Make your original datasets stand out

The why and how of research data archiving and sharing

Simone Sacchi, Ph.D.
Research data Librarian
simone.sacchi@eui.eu

Before we start

This information session has been organised in the context of the 2026 International Love Data Week, similar events are held in the other villas, see full list of events on the EUI Library events page.
At the end of the presentation I will ask to complete a brief survey on your data-related needs.

Agenda for today

Research data

We take an inclusive notion of research data at the core of our work:

Research data is all information intentionally collected, observed, generated or reused to validate research findings and substantiate scholarly claims

Data can take a broad variety of forms, for example: tables, texts, images, audio/video recordings, archival material and other sources or physical evidence.

Read more on the EUI Research Data Guide: What is Research Data

Research data lifecycle

We organise our work around the idea that research data, much like research itself, goes through stages as identified in a research data lifecycle.

Today we are focusing on the Archive and Share stages, i.e. what shall happen towards the completion of a research project to elevate our work to its fullest!

Read more on the EUI Research Data Guide: Research Data Lifecycle

Why it matters

Why it matters [1]

Increased impact: Makes data easier to be found, which can lead to new findings, increased citations, and broader recognition of your work.
Improved reliability and reproducibility: Allows other researchers to verify your results and helps ensure conclusions are built on a solid foundation.
Builds public trust: Increases transparency and allows the public to check the work behind research conclusions.

Why it matters [2]

Enhanced collaboration: Increases opportunities to work with other researchers, institutions, and industries, fostering new partnerships.
Efficiency: Reduces redundant efforts and time-consuming future collection.
Long-term preservation: Makes sure that your data are not lost and stays available in the long term.

What to consider

Is my dataset original?

According to the Database Directive¹, A dataset is considered an original work if:

It is the result of an intentional structured collection of original data

by reason of the selection or arrangement of their contents, constitute the author’s own intellectual creation.

If any of the above is the case, you can claim intellectual paternity over a dataset, and therefore have copyright over it.

Tip

Reusing and integrating data from existing dataset does consitute an act of creation of an orginal work, if the structure is original (individual data points are considered “facts” and therefore are do not fall under copyright).

Am I reusing third-party data?

Check the quality standards of the data source (e.g. gathering purpose, data collection method(s), data documentation, etc.)
Check the license and terms of use associated with the data source (i.e. am I legally allowed to reuse that data/information?)
Record thoroughly your data sources, which dataset you reused and how (important for provenance and transparency)
Cite your data sources (you will want to be cited as well!)

Tip

Apply the same priciples you would apply when reusing (e.g. quoting) from other publications

Have I collected (or reused) personal and sensitive data?

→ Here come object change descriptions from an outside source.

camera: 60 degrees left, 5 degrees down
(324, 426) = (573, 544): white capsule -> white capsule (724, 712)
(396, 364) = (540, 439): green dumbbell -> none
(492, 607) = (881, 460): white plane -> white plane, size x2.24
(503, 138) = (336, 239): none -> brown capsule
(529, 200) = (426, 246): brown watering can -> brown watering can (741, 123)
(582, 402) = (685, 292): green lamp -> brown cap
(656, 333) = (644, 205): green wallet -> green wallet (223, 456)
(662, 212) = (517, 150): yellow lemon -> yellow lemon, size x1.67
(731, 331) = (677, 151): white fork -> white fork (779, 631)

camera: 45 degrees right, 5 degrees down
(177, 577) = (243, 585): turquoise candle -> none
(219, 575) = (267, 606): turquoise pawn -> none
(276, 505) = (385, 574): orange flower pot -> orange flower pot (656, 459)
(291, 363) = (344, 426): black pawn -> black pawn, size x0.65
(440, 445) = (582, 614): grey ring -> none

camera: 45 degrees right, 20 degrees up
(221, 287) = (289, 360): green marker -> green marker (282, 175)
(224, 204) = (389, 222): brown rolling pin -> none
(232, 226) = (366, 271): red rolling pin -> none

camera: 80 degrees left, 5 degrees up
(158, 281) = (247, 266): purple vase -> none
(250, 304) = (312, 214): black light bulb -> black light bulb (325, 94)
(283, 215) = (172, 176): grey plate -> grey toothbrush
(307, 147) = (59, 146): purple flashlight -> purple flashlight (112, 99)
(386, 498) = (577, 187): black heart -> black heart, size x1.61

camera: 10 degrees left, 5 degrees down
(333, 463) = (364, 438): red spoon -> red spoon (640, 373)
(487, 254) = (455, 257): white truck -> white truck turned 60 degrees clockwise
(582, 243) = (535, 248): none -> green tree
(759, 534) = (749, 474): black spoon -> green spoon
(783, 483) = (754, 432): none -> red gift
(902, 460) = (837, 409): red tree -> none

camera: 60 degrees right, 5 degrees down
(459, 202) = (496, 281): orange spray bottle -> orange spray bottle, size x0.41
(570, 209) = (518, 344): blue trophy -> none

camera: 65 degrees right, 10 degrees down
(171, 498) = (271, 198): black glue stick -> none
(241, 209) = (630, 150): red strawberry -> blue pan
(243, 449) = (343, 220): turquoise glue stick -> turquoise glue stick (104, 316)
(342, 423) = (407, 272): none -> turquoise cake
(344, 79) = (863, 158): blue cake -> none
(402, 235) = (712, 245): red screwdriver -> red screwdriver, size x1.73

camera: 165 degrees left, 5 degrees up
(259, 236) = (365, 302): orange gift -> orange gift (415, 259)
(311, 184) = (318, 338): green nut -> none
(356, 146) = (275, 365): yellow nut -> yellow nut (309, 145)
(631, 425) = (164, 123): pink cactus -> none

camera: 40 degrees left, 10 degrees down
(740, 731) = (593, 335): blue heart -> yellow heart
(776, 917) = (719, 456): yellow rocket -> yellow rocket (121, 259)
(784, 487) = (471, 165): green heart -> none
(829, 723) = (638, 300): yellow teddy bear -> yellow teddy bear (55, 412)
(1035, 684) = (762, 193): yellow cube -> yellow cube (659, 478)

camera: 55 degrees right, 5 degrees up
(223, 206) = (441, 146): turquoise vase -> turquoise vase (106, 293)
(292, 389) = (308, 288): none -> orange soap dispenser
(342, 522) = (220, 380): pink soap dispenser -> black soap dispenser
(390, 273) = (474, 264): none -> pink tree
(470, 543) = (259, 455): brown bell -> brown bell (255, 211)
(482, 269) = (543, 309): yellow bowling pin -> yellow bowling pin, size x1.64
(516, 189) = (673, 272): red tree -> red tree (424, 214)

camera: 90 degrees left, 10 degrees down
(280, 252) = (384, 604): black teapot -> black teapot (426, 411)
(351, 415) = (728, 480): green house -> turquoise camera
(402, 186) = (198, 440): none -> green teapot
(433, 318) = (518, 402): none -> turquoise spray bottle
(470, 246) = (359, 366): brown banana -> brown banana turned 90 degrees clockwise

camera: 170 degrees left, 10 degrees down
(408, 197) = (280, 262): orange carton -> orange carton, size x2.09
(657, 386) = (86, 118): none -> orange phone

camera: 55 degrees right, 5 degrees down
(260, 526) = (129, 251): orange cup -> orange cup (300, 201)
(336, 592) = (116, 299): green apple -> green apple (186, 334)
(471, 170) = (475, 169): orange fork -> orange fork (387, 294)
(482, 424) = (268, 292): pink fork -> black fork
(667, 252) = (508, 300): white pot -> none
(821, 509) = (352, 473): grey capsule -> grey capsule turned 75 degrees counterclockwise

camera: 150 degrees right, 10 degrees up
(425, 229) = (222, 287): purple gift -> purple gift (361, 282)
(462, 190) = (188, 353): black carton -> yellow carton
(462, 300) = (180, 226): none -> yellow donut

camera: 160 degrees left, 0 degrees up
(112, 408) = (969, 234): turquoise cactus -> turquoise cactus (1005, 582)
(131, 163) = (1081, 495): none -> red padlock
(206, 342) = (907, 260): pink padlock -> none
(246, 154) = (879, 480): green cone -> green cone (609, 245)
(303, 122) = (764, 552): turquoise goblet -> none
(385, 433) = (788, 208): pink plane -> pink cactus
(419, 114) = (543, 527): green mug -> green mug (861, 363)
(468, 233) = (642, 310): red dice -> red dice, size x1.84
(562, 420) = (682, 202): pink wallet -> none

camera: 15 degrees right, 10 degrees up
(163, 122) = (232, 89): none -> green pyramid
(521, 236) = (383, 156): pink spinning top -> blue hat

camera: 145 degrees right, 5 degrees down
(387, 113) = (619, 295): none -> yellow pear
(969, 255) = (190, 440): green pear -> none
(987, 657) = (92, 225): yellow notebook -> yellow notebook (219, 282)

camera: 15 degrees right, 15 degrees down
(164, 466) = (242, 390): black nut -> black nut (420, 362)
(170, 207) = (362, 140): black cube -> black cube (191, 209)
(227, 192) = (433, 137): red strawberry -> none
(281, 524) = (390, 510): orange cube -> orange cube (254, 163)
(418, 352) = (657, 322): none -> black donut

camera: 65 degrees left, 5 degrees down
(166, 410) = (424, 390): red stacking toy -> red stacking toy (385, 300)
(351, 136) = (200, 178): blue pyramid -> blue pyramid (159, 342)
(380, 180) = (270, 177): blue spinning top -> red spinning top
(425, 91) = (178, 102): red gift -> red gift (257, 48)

Special terms and conditions apply to access and use of personal data, including micro-socioeconomic and qualitative data.

Data Protection at the EUI is governed by President’s Decision No.10/2019, which was introduced following the adoption of the General Data Protection Regulation (GDPR).

The EUI adopts several policies and best practices, here are some pages where to find all relevant resources:

Ethics and Integrity in Academic Research (EUI Academic Service)
EUI Ethics Committee
Procedure to request an Ethics Review

Document your data

Data documentation could be defined as the clear description of everything that a new “data user” or “your future-self” would need to know in order to find, understand, reproduce and reuse your data, independently.

Clear and accurate documentation should include:

Purpose, context and methodology of the research project
Description of the dataset (structure, folders, files, variables and versioning)
Definitions, variable names, problematic values, missing observations etc.
Methodology and how and when the data was collected or generated
Elaboration techniques (sub-setting, combining &c.)

Tip

Good documentation helps make datasets findable, accessible, interoperable and re-usable (FAIR principles).
Codebooks, questionnaires and data dictionaries should be archived with the data.

Organise your data: file naming

Consider the following elements¹

Version number;
Date of creation (date format should be YYYY-MM-DD);
Name of creator;
Description of content;
Name of research team/department associated with the data;
Publication date;
Project number.

Best practice:

Create meaningful but brief names;
Avoid using spaces, dots and special characters (& or ? or !);
Use hyphens (-) or underscores (_) to separate elements in a file name;
Avoid very long file names;
Reserve the 3-letter file extension for application-specific codes of file format (e.g. .doc, .xls, .mov, .tif);
Include versioning of file names where appropriate.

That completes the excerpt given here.